** TASK OBJECTIVE **
Rewrite every line of the items below as a JSON list of strings, with one string per line and no blank lines.

** ENTRIES PROVIDED **
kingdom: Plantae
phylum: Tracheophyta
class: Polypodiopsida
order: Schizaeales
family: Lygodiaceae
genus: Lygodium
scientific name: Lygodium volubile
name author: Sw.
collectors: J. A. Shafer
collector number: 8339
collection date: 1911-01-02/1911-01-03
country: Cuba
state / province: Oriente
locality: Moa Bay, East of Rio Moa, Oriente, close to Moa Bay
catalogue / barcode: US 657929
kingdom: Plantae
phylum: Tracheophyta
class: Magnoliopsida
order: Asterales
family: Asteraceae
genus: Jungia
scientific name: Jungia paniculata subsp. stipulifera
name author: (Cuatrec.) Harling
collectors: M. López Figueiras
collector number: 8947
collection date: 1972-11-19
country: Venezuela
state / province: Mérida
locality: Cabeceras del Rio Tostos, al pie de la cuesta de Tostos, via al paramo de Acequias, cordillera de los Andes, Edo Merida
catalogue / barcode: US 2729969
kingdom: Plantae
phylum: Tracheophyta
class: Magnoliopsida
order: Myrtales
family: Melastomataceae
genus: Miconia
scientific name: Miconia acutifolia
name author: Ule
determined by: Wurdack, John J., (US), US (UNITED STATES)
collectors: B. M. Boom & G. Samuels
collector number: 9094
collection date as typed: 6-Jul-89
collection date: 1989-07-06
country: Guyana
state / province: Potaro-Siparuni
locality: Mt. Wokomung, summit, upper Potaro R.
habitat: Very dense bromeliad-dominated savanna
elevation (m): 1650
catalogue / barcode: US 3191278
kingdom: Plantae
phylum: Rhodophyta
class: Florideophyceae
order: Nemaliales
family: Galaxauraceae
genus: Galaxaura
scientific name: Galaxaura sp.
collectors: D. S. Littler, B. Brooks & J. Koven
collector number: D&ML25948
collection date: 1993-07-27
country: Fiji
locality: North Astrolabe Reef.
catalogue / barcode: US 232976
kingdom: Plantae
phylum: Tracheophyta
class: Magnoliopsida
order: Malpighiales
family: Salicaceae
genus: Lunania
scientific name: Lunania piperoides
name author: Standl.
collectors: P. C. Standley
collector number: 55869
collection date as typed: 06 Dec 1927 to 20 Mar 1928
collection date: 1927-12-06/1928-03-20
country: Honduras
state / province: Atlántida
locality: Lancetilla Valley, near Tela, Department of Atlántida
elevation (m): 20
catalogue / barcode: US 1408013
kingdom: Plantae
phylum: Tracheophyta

** RESULT FOR THIS TASK **
[
  "kingdom: Plantae",
  "phylum: Tracheophyta",
  "class: Polypodiopsida",
  "order: Schizaeales",
  "family: Lygodiaceae",
  "genus: Lygodium",
  "scientific name: Lygodium volubile",
  "name author: Sw.",
  "collectors: J. A. Shafer",
  "collector number: 8339",
  "collection date: 1911-01-02/1911-01-03",
  "country: Cuba",
  "state / province: Oriente",
  "locality: Moa Bay, East of Rio Moa, Oriente, close to Moa Bay",
  "catalogue / barcode: US 657929",
  "kingdom: Plantae",
  "phylum: Tracheophyta",
  "class: Magnoliopsida",
  "order: Asterales",
  "family: Asteraceae",
  "genus: Jungia",
  "scientific name: Jungia paniculata subsp. stipulifera",
  "name author: (Cuatrec.) Harling",
  "collectors: M. López Figueiras",
  "collector number: 8947",
  "collection date: 1972-11-19",
  "country: Venezuela",
  "state / province: Mérida",
  "locality: Cabeceras del Rio Tostos, al pie de la cuesta de Tostos, via al paramo de Acequias, cordillera de los Andes, Edo Merida",
  "catalogue / barcode: US 2729969",
  "kingdom: Plantae",
  "phylum: Tracheophyta",
  "class: Magnoliopsida",
  "order: Myrtales",
  "family: Melastomataceae",
  "genus: Miconia",
  "scientific name: Miconia acutifolia",
  "name author: Ule",
  "determined by: Wurdack, John J., (US), US (UNITED STATES)",
  "collectors: B. M. Boom & G. Samuels",
  "collector number: 9094",
  "collection date as typed: 6-Jul-89",
  "collection date: 1989-07-06",
  "country: Guyana",
  "state / province: Potaro-Siparuni",
  "locality: Mt. Wokomung, summit, upper Potaro R.",
  "habitat: Very dense bromeliad-dominated savanna",
  "elevation (m): 1650",
  "catalogue / barcode: US 3191278",
  "kingdom: Plantae",
  "phylum: Rhodophyta",
  "class: Florideophyceae",
  "order: Nemaliales",
  "family: Galaxauraceae",
  "genus: Galaxaura",
  "scientific name: Galaxaura sp.",
  "collectors: D. S. Littler, B. Brooks & J. Koven",
  "collector number: D&ML25948",
  "collection date: 1993-07-27",
  "country: Fiji",
  "locality: North Astrolabe Reef.",
  "catalogue / barcode: US 232976",
  "kingdom: Plantae",
  "phylum: Tracheophyta",
  "class: Magnoliopsida",
  "order: Malpighiales",
  "family: Salicaceae",
  "genus: Lunania",
  "scientific name: Lunania piperoides",
  "name author: Standl.",
  "collectors: P. C. Standley",
  "collector number: 55869",
  "collection date as typed: 06 Dec 1927 to 20 Mar 1928",
  "collection date: 1927-12-06/1928-03-20",
  "country: Honduras",
  "state / province: Atlántida",
  "locality: Lancetilla Valley, near Tela, Department of Atlántida",
  "elevation (m): 20",
  "catalogue / barcode: US 1408013",
  "kingdom: Plantae",
  "phylum: Tracheophyta"
]